Delta Lake vs. Data Lakes – what's the difference?

1 point by MrPowers 1 year ago | 2 comments
  • RoyTyrell 1 year ago
    This is just a marketing brochure...

    Not to be "old man yells at sky" but a lot of these new cloud-based/cloud-focused architectures seem to be geared toward highly specialized needs that 99.9% of businesses aren't going to need. However they do one important thing - they over-use resources that line the pockets of MS, Amazon, Google, Data Bricks, etc. A Data Lakehouse is fine but what benefit does it give you over a much more simple solution of ETL/ELTing the data in batches (weekly, daily, hourly, etc) and letting it sit in some kind of DB.

    They say the Data Lakehouse needs all this metadata storage, API access layers, etc. Seems like an overly complex system for anything but large real-time systems that need to replicate a DB but due to data volume and throughput, are unable to. Perhaps you also aren't just driving traditional reporting (dashboards, etc).

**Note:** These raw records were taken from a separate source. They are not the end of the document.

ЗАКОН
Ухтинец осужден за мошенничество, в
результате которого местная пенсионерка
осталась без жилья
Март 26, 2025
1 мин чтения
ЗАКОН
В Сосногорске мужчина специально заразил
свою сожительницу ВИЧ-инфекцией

    I'm happy to use this new technology to make more money for myself as a specialist, and effectively be in on the scam, but from an optimal solution pov they suck.

    • MrPowers 1 year ago
      > A Data Lakehouse is fine but what benefit does it give you over a much more simple solution of ETL/ELTing the data in batches (weekly, daily, hourly, etc) and letting it sit in some kind of DB.

      Lots of engines like Polars, PyTorch, Spark, and Ray can read structured data from databases, but Lakehouses are more efficient.

      Databases aren't as good for storing unstructured data.

      Databases can also be much more expensive than a Data Lakehouse.

      Databases are awesome and have lots of amazing use cases of course. Like you mentioned, data lakehouses are great for high data volume and throughput, but there are other use cases as well IMO.